WHAT IS NEEDED
Exclude all pictures, then copy each of the records exactly as written.

DATA IN THIS EXERCISE
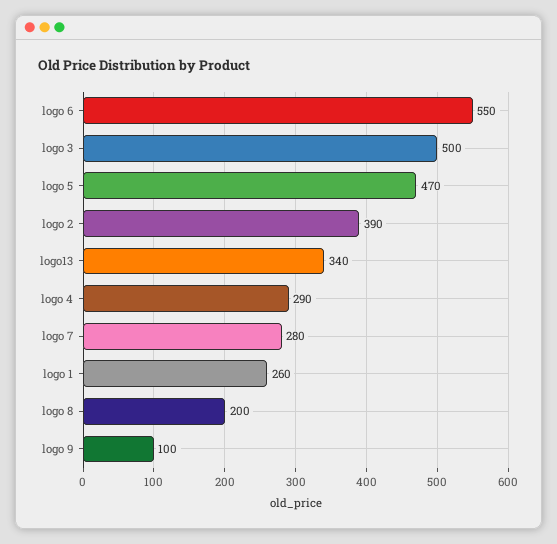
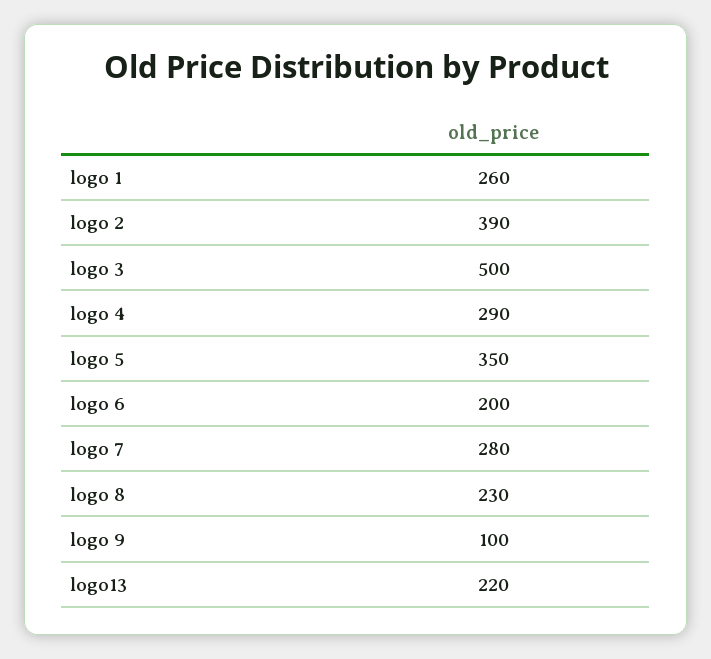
  {
-   "logo 6": 550,
+   "logo 6": 200,
    "logo 3": 500,
-   "logo 5": 470,
+   "logo 5": 350,
    "logo 2": 390,
-   "logo13": 340,
+   "logo13": 220,
    "logo 4": 290,
    "logo 7": 280,
    "logo 1": 260,
-   "logo 8": 200,
+   "logo 8": 230,
    "logo 9": 100
  }

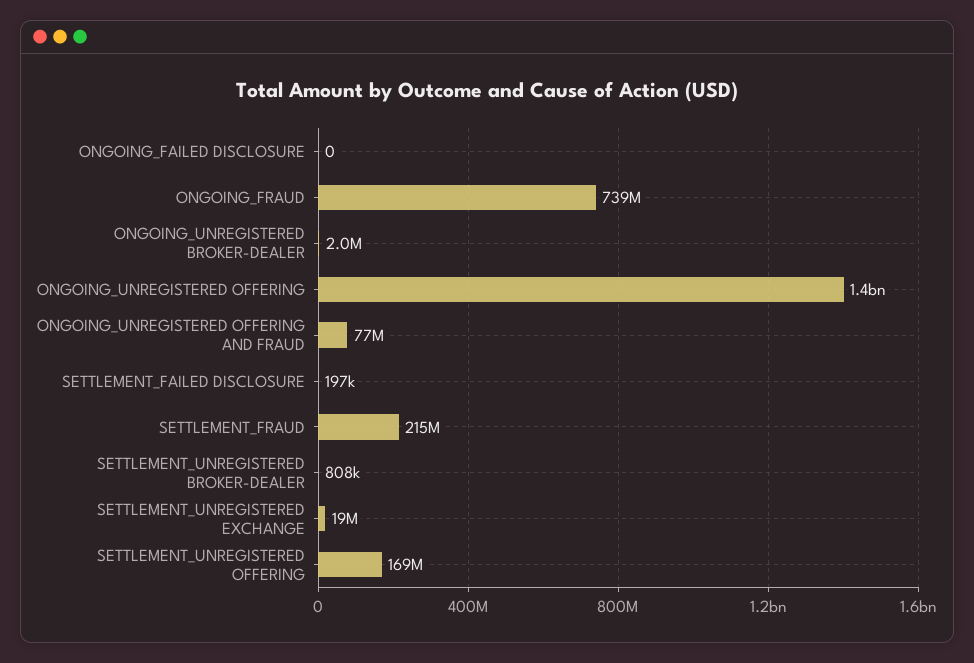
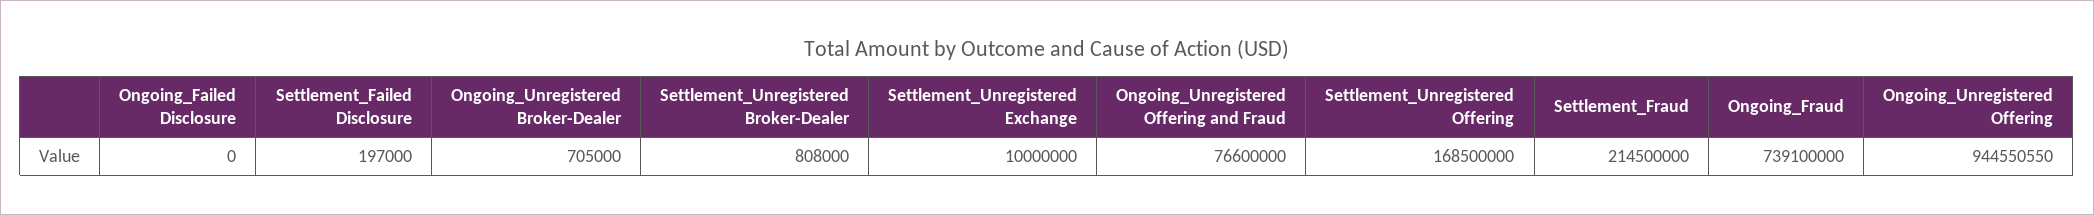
  {
    "ONGOING_FAILED DISCLOSURE": 0,
    "ONGOING_FRAUD": 739100000,
-   "ONGOING_UNREGISTERED BROKER-DEALER": 2000000,
+   "ONGOING_UNREGISTERED BROKER-DEALER": 705000,
-   "ONGOING_UNREGISTERED OFFERING": 1400000000,
+   "ONGOING_UNREGISTERED OFFERING": 944550550,
    "ONGOING_UNREGISTERED OFFERING AND FRAUD": 76600000,
    "SETTLEMENT_FAILED DISCLOSURE": 197000,
    "SETTLEMENT_FRAUD": 214500000,
    "SETTLEMENT_UNREGISTERED BROKER-DEALER": 808000,
-   "SETTLEMENT_UNREGISTERED EXCHANGE": 19000000,
+   "SETTLEMENT_UNREGISTERED EXCHANGE": 10000000,
    "SETTLEMENT_UNREGISTERED OFFERING": 168500000
  }

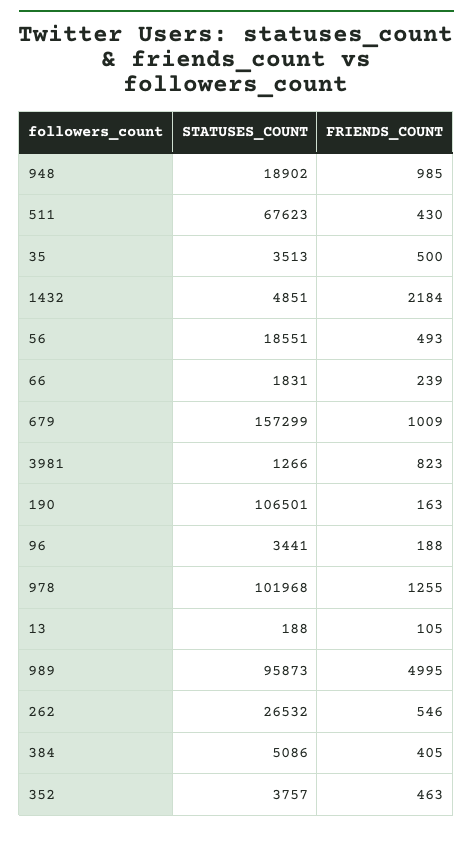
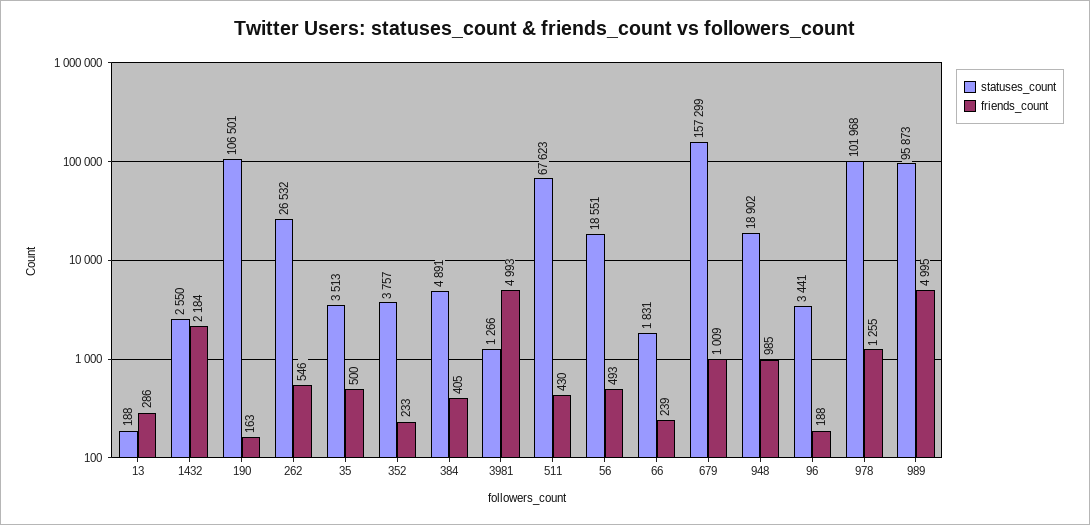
  {
    "STATUSES_COUNT": {
      "948": 18902,
      "511": 67623,
      "35": 3513,
-     "1432": 4851,
+     "1432": 2550,
      "56": 18551,
      "66": 1831,
      "679": 157299,
      "3981": 1266,
      "190": 106501,
      "96": 3441,
      "978": 101968,
      "13": 188,
      "989": 95873,
      "262": 26532,
-     "384": 5086,
+     "384": 4891,
      "352": 3757
    },
    "FRIENDS_COUNT": {
      "948": 985,
      "511": 430,
      "35": 500,
      "1432": 2184,
      "56": 493,
      "66": 239,
      "679": 1009,
-     "3981": 823,
+     "3981": 4993,
      "190": 163,
      "96": 188,
      "978": 1255,
-     "13": 105,
+     "13": 286,
      "989": 4995,
      "262": 546,
      "384": 405,
-     "352": 463
+     "352": 233
    }
  }

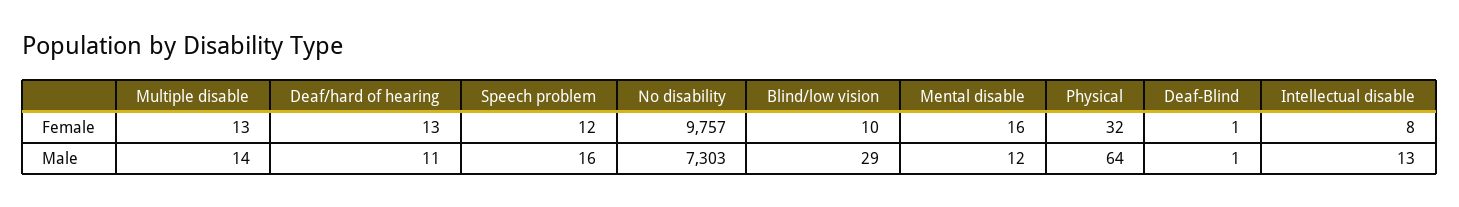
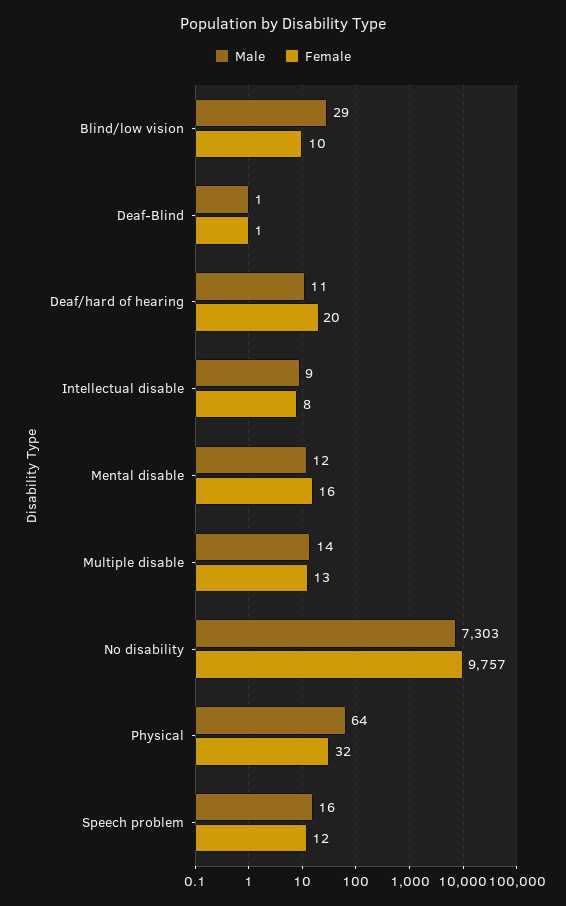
  {
    "Female": {
      "Multiple disable": 13,
-     "Deaf/hard of hearing": 13,
+     "Deaf/hard of hearing": 20,
      "Speech problem": 12,
      "No disability": 9757,
      "Blind/low vision": 10,
      "Mental disable": 16,
      "Physical": 32,
      "Deaf-Blind": 1,
      "Intellectual disable": 8
    },
    "Male": {
      "Multiple disable": 14,
      "Deaf/hard of hearing": 11,
      "Speech problem": 16,
      "No disability": 7303,
      "Blind/low vision": 29,
      "Mental disable": 12,
      "Physical": 64,
      "Deaf-Blind": 1,
-     "Intellectual disable": 13
+     "Intellectual disable": 9
    }
  }

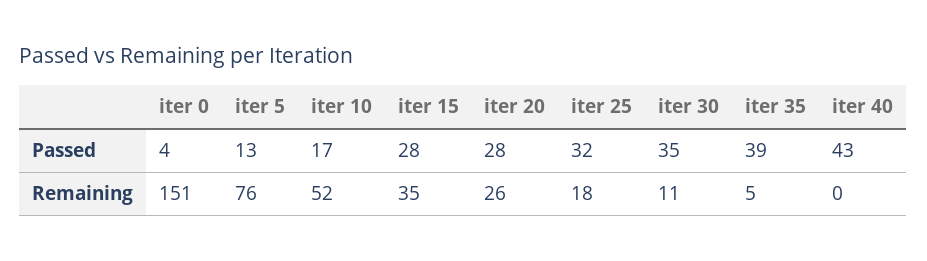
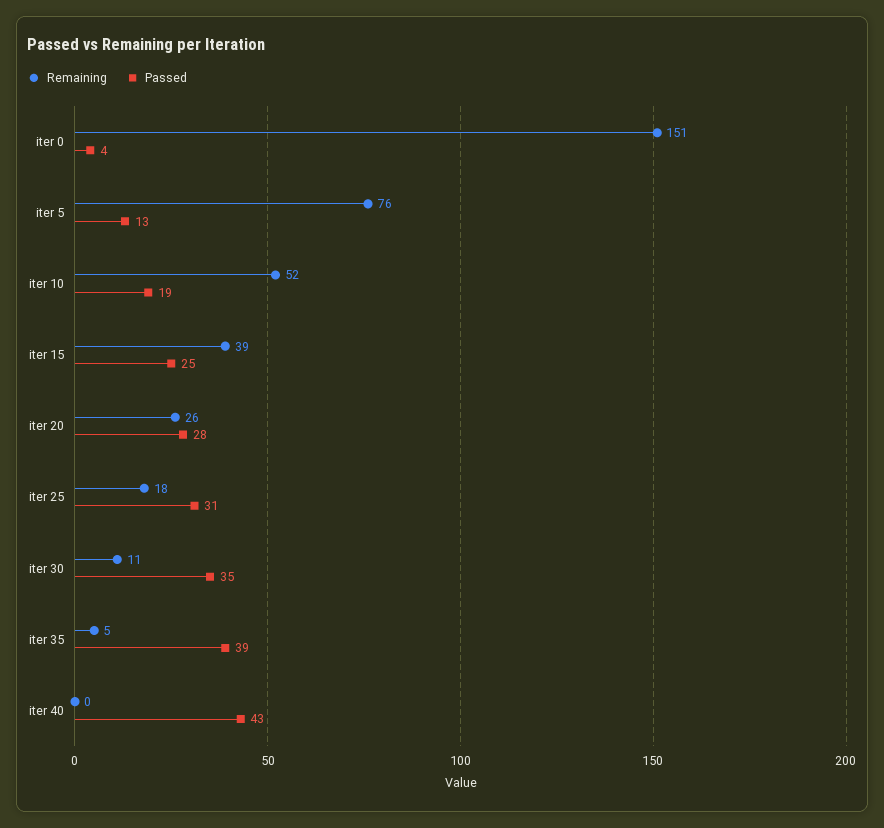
  {
    "Passed": {
      "iter 0": 4,
      "iter 5": 13,
-     "iter 10": 17,
+     "iter 10": 19,
-     "iter 15": 28,
+     "iter 15": 25,
      "iter 20": 28,
-     "iter 25": 32,
+     "iter 25": 31,
      "iter 30": 35,
      "iter 35": 39,
      "iter 40": 43
    },
    "Remaining": {
      "iter 0": 151,
      "iter 5": 76,
      "iter 10": 52,
-     "iter 15": 35,
+     "iter 15": 39,
      "iter 20": 26,
      "iter 25": 18,
      "iter 30": 11,
      "iter 35": 5,
      "iter 40": 0
    }
  }

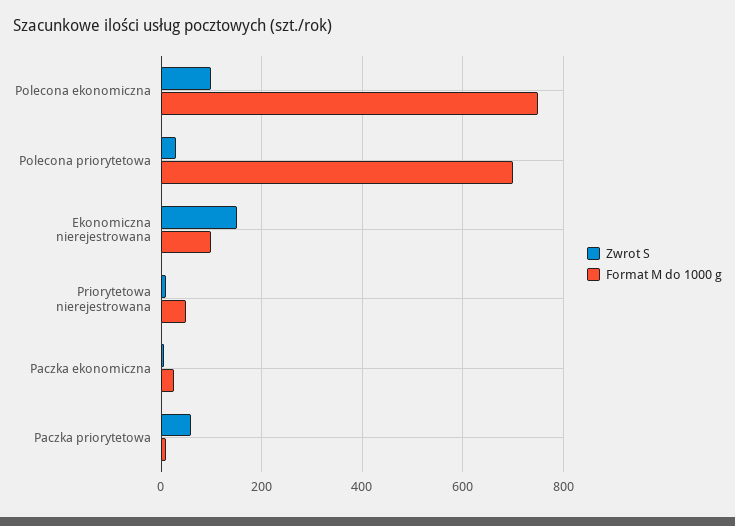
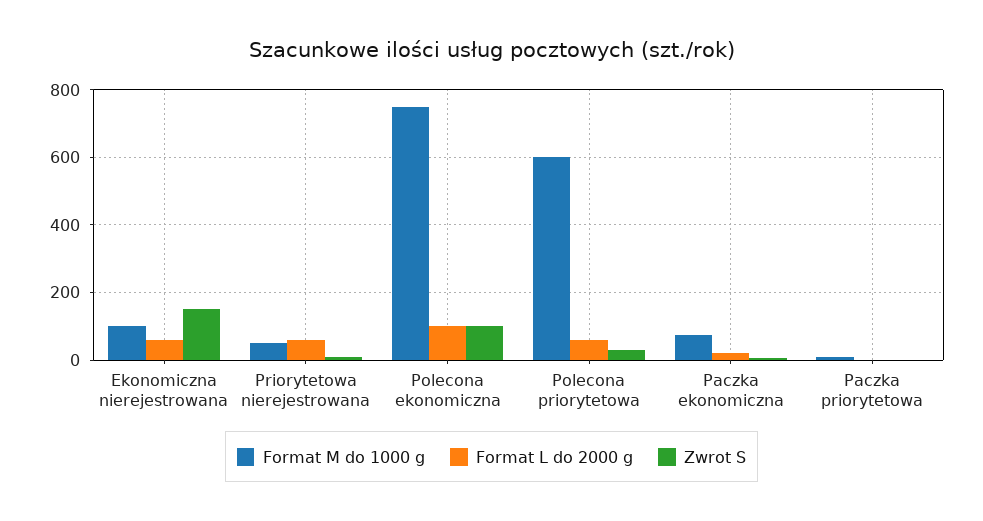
  {
    "Zwrot S": {
      "Polecona ekonomiczna": 100,
      "Polecona priorytetowa": 40,
      "Ekonomiczna nierejestrowana": 160,
      "Priorytetowa nierejestrowana": 20,
      "Paczka ekonomiczna": 0,
-     "Paczka priorytetowa": 60
+     "Paczka priorytetowa": 0
    },
    "Format M do 1000 g": {
      "Polecona ekonomiczna": 760,
-     "Polecona priorytetowa": 700,
+     "Polecona priorytetowa": 600,
      "Ekonomiczna nierejestrowana": 100,
      "Priorytetowa nierejestrowana": 60,
-     "Paczka ekonomiczna": 20,
+     "Paczka ekonomiczna": 80,
      "Paczka priorytetowa": 20
-   }
+   },
+   "Format L do 2000 g": {
+     "Ekonomiczna nierejestrowana": 60,
+     "Priorytetowa nierejestrowana": 60,
+     "Polecona ekonomiczna": 100,
+     "Polecona priorytetowa": 60,
+     "Paczka ekonomiczna": 20,
+     "Paczka priorytetowa": 0
+   }
  }

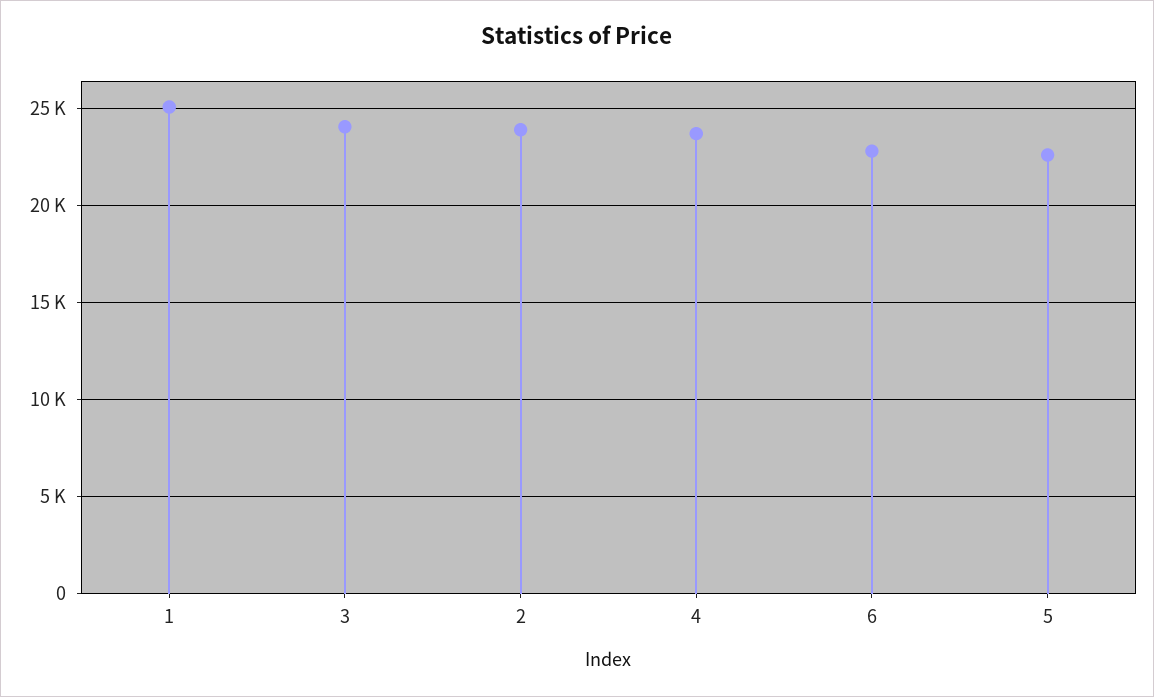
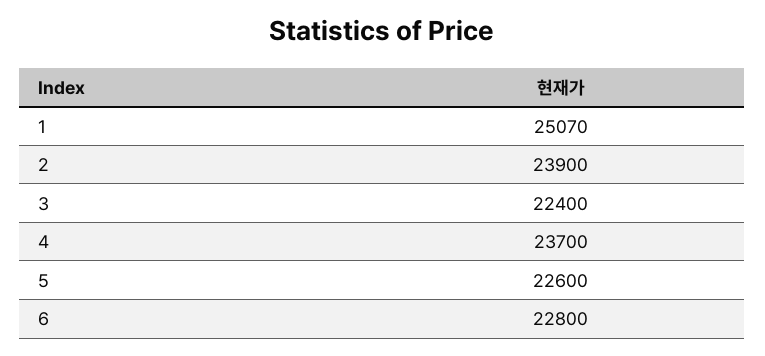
  {
    "1": 25070,
-   "3": 24000,
+   "3": 22400,
    "2": 23900,
    "4": 23700,
    "6": 22800,
    "5": 22600
  }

RESULT
  {
-   "logo 6": 550,
+   "logo 6": 200,
    "logo 3": 500,
-   "logo 5": 470,
+   "logo 5": 350,
    "logo 2": 390,
-   "logo13": 340,
+   "logo13": 220,
    "logo 4": 290,
    "logo 7": 280,
    "logo 1": 260,
-   "logo 8": 200,
+   "logo 8": 230,
    "logo 9": 100
  }

  {
    "ONGOING_FAILED DISCLOSURE": 0,
    "ONGOING_FRAUD": 739100000,
-   "ONGOING_UNREGISTERED BROKER-DEALER": 2000000,
+   "ONGOING_UNREGISTERED BROKER-DEALER": 705000,
-   "ONGOING_UNREGISTERED OFFERING": 1400000000,
+   "ONGOING_UNREGISTERED OFFERING": 944550550,
    "ONGOING_UNREGISTERED OFFERING AND FRAUD": 76600000,
    "SETTLEMENT_FAILED DISCLOSURE": 197000,
    "SETTLEMENT_FRAUD": 214500000,
    "SETTLEMENT_UNREGISTERED BROKER-DEALER": 808000,
-   "SETTLEMENT_UNREGISTERED EXCHANGE": 19000000,
+   "SETTLEMENT_UNREGISTERED EXCHANGE": 10000000,
    "SETTLEMENT_UNREGISTERED OFFERING": 168500000
  }

  {
    "STATUSES_COUNT": {
      "948": 18902,
      "511": 67623,
      "35": 3513,
-     "1432": 4851,
+     "1432": 2550,
      "56": 18551,
      "66": 1831,
      "679": 157299,
      "3981": 1266,
      "190": 106501,
      "96": 3441,
      "978": 101968,
      "13": 188,
      "989": 95873,
      "262": 26532,
-     "384": 5086,
+     "384": 4891,
      "352": 3757
    },
    "FRIENDS_COUNT": {
      "948": 985,
      "511": 430,
      "35": 500,
      "1432": 2184,
      "56": 493,
      "66": 239,
      "679": 1009,
-     "3981": 823,
+     "3981": 4993,
      "190": 163,
      "96": 188,
      "978": 1255,
-     "13": 105,
+     "13": 286,
      "989": 4995,
      "262": 546,
      "384": 405,
-     "352": 463
+     "352": 233
    }
  }

  {
    "Female": {
      "Multiple disable": 13,
-     "Deaf/hard of hearing": 13,
+     "Deaf/hard of hearing": 20,
      "Speech problem": 12,
      "No disability": 9757,
      "Blind/low vision": 10,
      "Mental disable": 16,
      "Physical": 32,
      "Deaf-Blind": 1,
      "Intellectual disable": 8
    },
    "Male": {
      "Multiple disable": 14,
      "Deaf/hard of hearing": 11,
      "Speech problem": 16,
      "No disability": 7303,
      "Blind/low vision": 29,
      "Mental disable": 12,
      "Physical": 64,
      "Deaf-Blind": 1,
-     "Intellectual disable": 13
+     "Intellectual disable": 9
    }
  }

  {
    "Passed": {
      "iter 0": 4,
      "iter 5": 13,
-     "iter 10": 17,
+     "iter 10": 19,
-     "iter 15": 28,
+     "iter 15": 25,
      "iter 20": 28,
-     "iter 25": 32,
+     "iter 25": 31,
      "iter 30": 35,
      "iter 35": 39,
      "iter 40": 43
    },
    "Remaining": {
      "iter 0": 151,
      "iter 5": 76,
      "iter 10": 52,
-     "iter 15": 35,
+     "iter 15": 39,
      "iter 20": 26,
      "iter 25": 18,
      "iter 30": 11,
      "iter 35": 5,
      "iter 40": 0
    }
  }

  {
    "Zwrot S": {
      "Polecona ekonomiczna": 100,
      "Polecona priorytetowa": 40,
      "Ekonomiczna nierejestrowana": 160,
      "Priorytetowa nierejestrowana": 20,
      "Paczka ekonomiczna": 0,
-     "Paczka priorytetowa": 60
+     "Paczka priorytetowa": 0
    },
    "Format M do 1000 g": {
      "Polecona ekonomiczna": 760,
-     "Polecona priorytetowa": 700,
+     "Polecona priorytetowa": 600,
      "Ekonomiczna nierejestrowana": 100,
      "Priorytetowa nierejestrowana": 60,
-     "Paczka ekonomiczna": 20,
+     "Paczka ekonomiczna": 80,
      "Paczka priorytetowa": 20
-   }
+   },
+   "Format L do 2000 g": {
+     "Ekonomiczna nierejestrowana": 60,
+     "Priorytetowa nierejestrowana": 60,
+     "Polecona ekonomiczna": 100,
+     "Polecona priorytetowa": 60,
+     "Paczka ekonomiczna": 20,
+     "Paczka priorytetowa": 0
+   }
  }

  {
    "1": 25070,
-   "3": 24000,
+   "3": 22400,
    "2": 23900,
    "4": 23700,
    "6": 22800,
    "5": 22600
  }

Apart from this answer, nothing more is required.